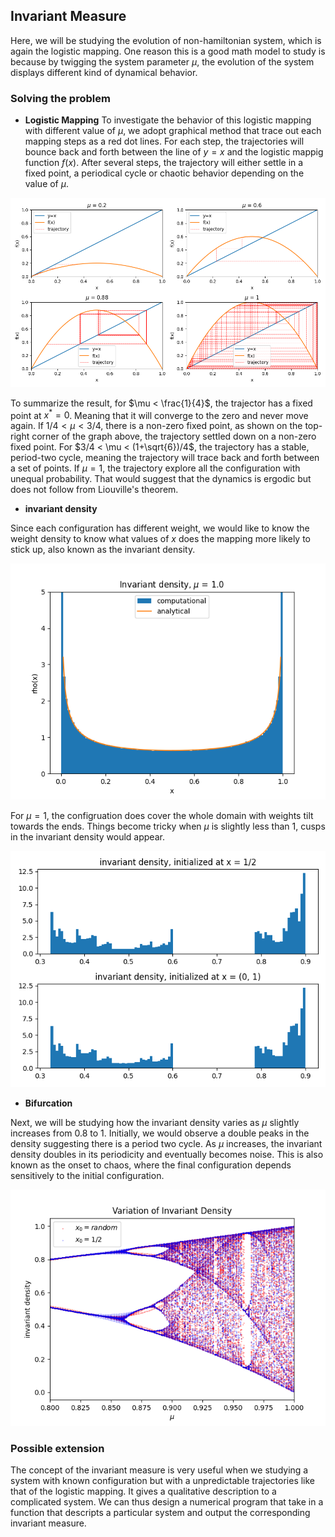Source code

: ## Invariant Measure

Here, we will be studying the evolution of non-hamiltonian system, which is again the logistic mapping. One reason this is a good math model to study is because by twigging the system parameter $\mu$, the evolution of the system displays different kind of dynamical behavior.

### Solving the problem


- __Logistic Mapping__
To investigate the behavior of this logistic mapping with different value of $\mu$, we adopt graphical method that trace out each mapping steps as a red dot lines. For each step, the trajectories will bounce back and forth between the line of $y = x$ and the logistic mappig function $f(x)$. After several steps, the trajectory will either settle in a fixed point, a periodical cycle or chaotic behavior depending on the value of $\mu$.


![logistic_mapping_combined](/invariant_measures/figures/combine.png)

To summarize the result, for $\mu < \frac{1}{4}$, the trajector has a fixed point at $x^{\ast}=0$. Meaning that it will converge to the zero and never move again. If $1/4 <\mu < 3/4$, there is a non-zero fixed point, as shown on the top-right corner of the graph above, the trajectory settled down on a non-zero fixed point. For $3/4 < \mu < (1+\sqrt{6})/4$, the trajectory has a stable, period-two cycle, meaning the trajectory will trace back and forth between a set of points. If $\mu = 1$, the trajectory explore all the configuration with unequal probability. That would suggest that the dynamics is ergodic but does not follow from Liouville's theorem.

- __invariant density__

Since each configuration has different weight, we would like to know the weight density to know what values of $x$ does the mapping more likely to stick up, also known as the invariant density.

![invariant_density(1)](/invariant_measures/figures/invariant_density(1).png)

For $\mu = 1$, the configruation does cover the whole domain with weights tilt towards the ends. Things become tricky when $\mu$ is slightly less than $1$, cusps in the invariant density would appear.


![compare_cusps](/invariant_measures/figures/compare_cusps.png)


- __Bifurcation__

Next, we will be studying how the invariant density varies as $\mu$ slightly increases from 0.8 to 1. Initially, we would observe a double peaks in the density suggesting there is a period two cycle. As $\mu$ increases, the invariant density doubles in its periodicity and eventually becomes noise. This is also known as the onset to chaos, where the final configuration depends sensitively to the initial configuration.

![bifurcation](/invariant_measures/figures/variation_invariant_measure.png)

### Possible extension

The concept of the invariant measure is very useful when we studying a system with known configuration but with a unpredictable trajectories like that of the logistic mapping. It gives a qualitative description to a complicated system. We can thus design a numerical program that take in a function that descripts a particular system and output the corresponding invariant measure.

TRY IT:
The response should be the listing above, limited to the lines between the one holding "Here, we will" and the one holding "- __Logistic Mapping__", inclusive, reproduced exactly.

SOLUTION TO THIS PROBLEM:
Here, we will be studying the evolution of non-hamiltonian system, which is again the logistic mapping. One reason this is a good math model to study is because by twigging the system parameter $\mu$, the evolution of the system displays different kind of dynamical behavior.

### Solving the problem


- __Logistic Mapping__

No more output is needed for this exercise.